Saved data entries
>>>
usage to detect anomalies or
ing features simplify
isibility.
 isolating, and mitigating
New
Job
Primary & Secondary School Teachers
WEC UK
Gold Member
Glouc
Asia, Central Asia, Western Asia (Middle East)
<<<
** ACTIVITY **
Your task is to reproduce all the records above exactly as they appear.

** RESPONSE AREA **
usage to detect anomalies or
ing features simplify
isibility.
 isolating, and mitigating
New
Job
Primary & Secondary School Teachers
WEC UK
Gold Member
Glouc
Asia, Central Asia, Western Asia (Middle East)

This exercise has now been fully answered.